◆ Work order:
Which lines of the listing hold the string "identificato"? Show each of them.

☆ ☆ ☆ ☆

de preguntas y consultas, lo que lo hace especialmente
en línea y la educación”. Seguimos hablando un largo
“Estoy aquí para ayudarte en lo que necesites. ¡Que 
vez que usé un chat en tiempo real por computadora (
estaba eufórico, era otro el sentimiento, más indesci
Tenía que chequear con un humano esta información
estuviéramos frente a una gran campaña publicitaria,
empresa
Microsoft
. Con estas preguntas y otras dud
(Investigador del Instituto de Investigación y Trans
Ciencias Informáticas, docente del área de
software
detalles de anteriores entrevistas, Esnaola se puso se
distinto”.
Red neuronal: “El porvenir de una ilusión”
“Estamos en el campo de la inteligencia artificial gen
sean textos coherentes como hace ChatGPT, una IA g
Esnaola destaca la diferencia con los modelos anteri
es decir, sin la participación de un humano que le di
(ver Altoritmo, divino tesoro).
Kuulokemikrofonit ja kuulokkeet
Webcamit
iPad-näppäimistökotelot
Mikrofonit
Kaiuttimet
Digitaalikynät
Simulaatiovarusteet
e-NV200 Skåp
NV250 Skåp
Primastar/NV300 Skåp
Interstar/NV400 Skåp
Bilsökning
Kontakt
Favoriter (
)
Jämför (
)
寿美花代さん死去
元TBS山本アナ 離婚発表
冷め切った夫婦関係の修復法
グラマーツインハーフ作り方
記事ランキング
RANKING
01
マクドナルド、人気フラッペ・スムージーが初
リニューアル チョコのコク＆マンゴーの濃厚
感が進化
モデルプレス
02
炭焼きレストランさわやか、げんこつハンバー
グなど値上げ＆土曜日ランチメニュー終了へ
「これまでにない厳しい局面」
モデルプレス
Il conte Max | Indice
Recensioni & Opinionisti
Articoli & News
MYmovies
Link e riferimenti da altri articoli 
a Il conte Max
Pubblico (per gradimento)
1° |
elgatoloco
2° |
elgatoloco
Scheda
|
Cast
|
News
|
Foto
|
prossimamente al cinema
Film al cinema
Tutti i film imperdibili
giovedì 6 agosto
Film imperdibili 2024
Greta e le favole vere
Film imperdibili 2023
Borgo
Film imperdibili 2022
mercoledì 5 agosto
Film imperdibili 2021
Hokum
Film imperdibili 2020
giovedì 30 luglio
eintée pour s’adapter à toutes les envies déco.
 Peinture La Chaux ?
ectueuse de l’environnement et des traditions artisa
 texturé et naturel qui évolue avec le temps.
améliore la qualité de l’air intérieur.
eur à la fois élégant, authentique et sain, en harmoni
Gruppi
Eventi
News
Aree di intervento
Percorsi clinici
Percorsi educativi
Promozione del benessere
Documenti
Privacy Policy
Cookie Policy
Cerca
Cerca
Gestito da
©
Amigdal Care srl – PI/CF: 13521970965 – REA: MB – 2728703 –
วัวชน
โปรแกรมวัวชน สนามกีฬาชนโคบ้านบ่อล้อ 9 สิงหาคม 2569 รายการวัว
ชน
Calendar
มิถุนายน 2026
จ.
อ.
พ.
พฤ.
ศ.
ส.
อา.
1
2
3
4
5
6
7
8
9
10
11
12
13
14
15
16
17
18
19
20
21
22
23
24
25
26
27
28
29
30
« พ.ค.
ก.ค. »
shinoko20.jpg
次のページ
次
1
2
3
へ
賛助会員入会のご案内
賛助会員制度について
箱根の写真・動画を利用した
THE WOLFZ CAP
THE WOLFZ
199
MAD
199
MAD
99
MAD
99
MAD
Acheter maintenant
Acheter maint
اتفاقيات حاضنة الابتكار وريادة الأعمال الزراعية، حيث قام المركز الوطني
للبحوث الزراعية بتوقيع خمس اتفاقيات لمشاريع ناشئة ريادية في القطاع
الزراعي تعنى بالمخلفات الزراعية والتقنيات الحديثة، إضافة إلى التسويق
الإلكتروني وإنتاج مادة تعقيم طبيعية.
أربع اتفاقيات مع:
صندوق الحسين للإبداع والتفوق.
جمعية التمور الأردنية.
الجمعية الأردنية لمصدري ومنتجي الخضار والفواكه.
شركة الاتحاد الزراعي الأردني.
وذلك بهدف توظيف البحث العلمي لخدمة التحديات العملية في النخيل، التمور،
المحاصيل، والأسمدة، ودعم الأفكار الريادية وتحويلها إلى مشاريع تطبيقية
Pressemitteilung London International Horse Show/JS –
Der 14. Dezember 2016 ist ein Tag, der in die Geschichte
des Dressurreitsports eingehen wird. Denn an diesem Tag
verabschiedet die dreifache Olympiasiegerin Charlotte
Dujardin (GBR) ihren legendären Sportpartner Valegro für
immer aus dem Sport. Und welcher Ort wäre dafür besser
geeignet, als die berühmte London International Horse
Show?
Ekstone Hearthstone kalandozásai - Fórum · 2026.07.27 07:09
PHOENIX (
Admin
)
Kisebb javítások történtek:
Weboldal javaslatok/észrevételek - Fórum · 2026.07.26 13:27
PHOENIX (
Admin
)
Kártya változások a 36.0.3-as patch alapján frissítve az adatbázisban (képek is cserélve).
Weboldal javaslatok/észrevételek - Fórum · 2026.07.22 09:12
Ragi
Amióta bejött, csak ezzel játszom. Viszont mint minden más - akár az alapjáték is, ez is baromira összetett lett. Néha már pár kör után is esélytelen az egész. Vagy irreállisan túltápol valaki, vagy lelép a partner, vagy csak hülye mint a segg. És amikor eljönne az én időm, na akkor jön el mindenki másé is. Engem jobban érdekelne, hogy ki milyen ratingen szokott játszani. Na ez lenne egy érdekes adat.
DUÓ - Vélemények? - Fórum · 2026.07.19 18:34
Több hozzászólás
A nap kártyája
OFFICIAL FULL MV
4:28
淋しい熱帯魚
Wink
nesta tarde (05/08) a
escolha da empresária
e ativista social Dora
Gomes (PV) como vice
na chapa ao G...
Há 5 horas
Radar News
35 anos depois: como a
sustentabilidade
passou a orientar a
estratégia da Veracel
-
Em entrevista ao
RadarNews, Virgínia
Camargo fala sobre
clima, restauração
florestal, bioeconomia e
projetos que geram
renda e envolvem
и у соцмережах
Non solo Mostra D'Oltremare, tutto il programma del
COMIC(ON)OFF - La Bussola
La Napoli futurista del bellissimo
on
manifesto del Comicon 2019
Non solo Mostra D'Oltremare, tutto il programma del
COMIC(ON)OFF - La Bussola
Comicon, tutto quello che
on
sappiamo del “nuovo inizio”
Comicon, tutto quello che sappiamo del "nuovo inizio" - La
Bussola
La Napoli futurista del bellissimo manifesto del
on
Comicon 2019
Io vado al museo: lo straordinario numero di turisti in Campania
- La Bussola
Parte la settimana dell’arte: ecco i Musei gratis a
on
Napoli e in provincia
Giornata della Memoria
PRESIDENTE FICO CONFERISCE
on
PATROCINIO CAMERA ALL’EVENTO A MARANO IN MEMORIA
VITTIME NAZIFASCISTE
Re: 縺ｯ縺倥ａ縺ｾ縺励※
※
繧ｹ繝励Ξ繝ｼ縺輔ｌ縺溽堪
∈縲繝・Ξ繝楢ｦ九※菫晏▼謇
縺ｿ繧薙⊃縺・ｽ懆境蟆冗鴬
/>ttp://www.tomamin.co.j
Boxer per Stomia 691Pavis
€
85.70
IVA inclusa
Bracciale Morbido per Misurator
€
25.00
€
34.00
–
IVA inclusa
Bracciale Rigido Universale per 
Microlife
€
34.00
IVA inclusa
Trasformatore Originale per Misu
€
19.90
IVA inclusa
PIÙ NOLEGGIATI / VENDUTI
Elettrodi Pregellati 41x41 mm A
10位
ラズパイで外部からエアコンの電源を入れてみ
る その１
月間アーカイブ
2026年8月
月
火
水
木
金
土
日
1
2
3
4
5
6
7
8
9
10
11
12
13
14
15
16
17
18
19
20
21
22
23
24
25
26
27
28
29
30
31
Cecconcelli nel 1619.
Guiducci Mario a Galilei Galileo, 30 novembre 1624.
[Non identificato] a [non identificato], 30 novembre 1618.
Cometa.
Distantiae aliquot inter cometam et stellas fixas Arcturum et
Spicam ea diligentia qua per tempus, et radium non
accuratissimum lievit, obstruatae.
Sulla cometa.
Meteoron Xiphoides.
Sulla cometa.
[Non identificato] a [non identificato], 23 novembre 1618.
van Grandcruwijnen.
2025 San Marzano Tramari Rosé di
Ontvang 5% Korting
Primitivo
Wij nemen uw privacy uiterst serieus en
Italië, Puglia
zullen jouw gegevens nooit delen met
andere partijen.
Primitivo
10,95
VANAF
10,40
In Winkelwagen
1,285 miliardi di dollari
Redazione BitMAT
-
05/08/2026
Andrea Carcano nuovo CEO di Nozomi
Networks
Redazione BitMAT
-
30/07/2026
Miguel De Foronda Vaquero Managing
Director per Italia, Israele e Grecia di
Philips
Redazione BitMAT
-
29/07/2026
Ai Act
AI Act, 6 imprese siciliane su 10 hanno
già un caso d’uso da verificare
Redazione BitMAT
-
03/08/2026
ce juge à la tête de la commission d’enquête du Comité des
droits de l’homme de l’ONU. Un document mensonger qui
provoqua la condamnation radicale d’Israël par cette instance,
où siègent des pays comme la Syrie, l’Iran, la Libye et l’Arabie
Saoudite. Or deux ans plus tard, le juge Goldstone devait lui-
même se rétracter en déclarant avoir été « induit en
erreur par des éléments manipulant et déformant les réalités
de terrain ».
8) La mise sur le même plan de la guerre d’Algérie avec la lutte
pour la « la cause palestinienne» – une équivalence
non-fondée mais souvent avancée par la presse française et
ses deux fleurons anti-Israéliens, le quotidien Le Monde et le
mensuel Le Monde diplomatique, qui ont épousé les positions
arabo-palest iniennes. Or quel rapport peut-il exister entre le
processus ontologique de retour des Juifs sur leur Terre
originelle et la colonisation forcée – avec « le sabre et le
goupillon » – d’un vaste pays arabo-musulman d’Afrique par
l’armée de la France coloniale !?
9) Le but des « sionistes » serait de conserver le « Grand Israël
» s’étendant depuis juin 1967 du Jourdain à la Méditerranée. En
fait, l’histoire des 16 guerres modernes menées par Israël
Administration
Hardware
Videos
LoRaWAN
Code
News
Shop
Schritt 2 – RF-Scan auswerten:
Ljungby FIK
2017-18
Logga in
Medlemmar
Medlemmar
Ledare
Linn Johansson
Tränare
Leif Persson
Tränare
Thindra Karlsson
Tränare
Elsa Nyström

☆ ☆ ☆ ☆

◆ Answer to this task:
[Non identificato] a [non identificato], 30 novembre 1618.
[Non identificato] a [non identificato], 23 novembre 1618.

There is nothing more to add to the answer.